孖 is an example of a tmetagram (zi) formed by duplicating a single wen, in this case c039, 'apogenic', 'offspring'. The main meaning here is 'twins'. Duplicating a grapheme to form a new kanji is called 'diplogram' as discussed above. XXXXX
孨 is a rare kanji in which the duplication process is carried one step further. The early meaning is 'weak', a tripling of the 'weakness' inherent in each c039. This develops into the meaning of 'circumspect', 'humble'. Arranging three instances of a grapheme, usually as a triangle, to form a new kanji is called a 'triplogram'. Ibid. XXXXXX
林 is another example of a tmetagram (zi) formed by duplicating a single wen, in this case c075, 'dendrological', 'dendritic'. The meaning of this zi is 'woods', 'grove'.
森 shows this process carried one step further. The meaning is 'forest', a tripling of the 'tree' of c075.
丁 in its current form seems to combine c001 on top with c006 below so we might mistake it for a zi. But originally it was a single, non-segmentable wen pictograph of a nail. It carries the meaning of 'nail down', 'secure', 'strong'.
丄 is the original graph for 'up', 'above', 'ascend'. It falls into a tiny minority of graphs call dactyliograms, i.e. those that point to an 'idea'. This handful of graphs may constitute the only true 'ideograms' or 'symbols' among the more than 50,000 graphs that make up the Chinese character repertoire. I think this is properly considered as a wen, although for lexigraphic and calligraphic purposes, it has been cut into two halves, c002 above and c001 below.

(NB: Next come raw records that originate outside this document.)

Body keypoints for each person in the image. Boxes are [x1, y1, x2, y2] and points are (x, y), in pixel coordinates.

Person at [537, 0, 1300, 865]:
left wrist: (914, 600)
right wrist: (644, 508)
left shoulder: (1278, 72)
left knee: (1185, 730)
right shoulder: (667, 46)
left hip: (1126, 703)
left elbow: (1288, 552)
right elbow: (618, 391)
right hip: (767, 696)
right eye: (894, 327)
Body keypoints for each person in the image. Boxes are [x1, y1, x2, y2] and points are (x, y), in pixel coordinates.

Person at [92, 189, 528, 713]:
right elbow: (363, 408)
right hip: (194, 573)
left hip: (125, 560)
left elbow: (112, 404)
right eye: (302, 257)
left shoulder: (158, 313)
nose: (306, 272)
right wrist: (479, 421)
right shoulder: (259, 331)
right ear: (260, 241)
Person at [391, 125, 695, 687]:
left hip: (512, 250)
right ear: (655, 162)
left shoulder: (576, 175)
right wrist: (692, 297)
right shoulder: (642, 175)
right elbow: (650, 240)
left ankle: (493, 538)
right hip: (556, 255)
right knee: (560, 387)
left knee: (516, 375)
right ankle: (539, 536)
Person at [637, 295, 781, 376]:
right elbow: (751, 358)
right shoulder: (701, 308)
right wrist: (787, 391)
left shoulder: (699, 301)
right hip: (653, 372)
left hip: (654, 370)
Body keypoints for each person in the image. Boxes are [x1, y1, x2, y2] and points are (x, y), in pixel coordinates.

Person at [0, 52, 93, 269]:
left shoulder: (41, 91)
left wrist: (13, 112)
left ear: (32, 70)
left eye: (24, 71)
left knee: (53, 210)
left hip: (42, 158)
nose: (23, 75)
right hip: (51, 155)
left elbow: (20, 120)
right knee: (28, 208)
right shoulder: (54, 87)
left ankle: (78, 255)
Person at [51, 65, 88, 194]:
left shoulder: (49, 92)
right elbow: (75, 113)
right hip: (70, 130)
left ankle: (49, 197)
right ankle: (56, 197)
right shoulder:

丅 likewise, is the original graph for 'down', 'below', 'descend'. It, too, has been cut into two halves, c001 above and c002 below, for lexigraphic and calligraphic purposes, but its original form can best be taken as a wen.
To end our introduction to zi, here is 鬱 ! All the elements that are used to compose this kanji are included in the list of fifteen Examples of Classifiers above. 鬱 is probably the most complex graph commonly used in current Japanese (and modern Chinese for that matter) consisting of 29 strokes.
Which element is the classifier? Not an easy question. It turns out that the classifier is the almost never used (you will need to consult a big dictionary to find more than just this single kanji classified under it today) ten-stroke classifier 'hyssopic' 鬯 (c192) occupying roughly the lower left quadrant of the graph. To the right of 'hyssopic' (c192) is 'piliform-polumeous' 彡 (c059). Both of these two lower elements are under the cover of 'kalyptroid' 冖 (c014). On top is 'keramic' 缶 (c121) flanked by 'dendrological' 木 (c075), left and right, i.e. 'dendrological' doubled yielding 'woods' 林, but split apart for calligraphic purposes. 鬱 means, among other things, 'dense growth', 'over-grown', 'rampant'. Here it is again at a larger font size:
鬱 is pronounced yv4 in Mandarin, UTSU in Japanese.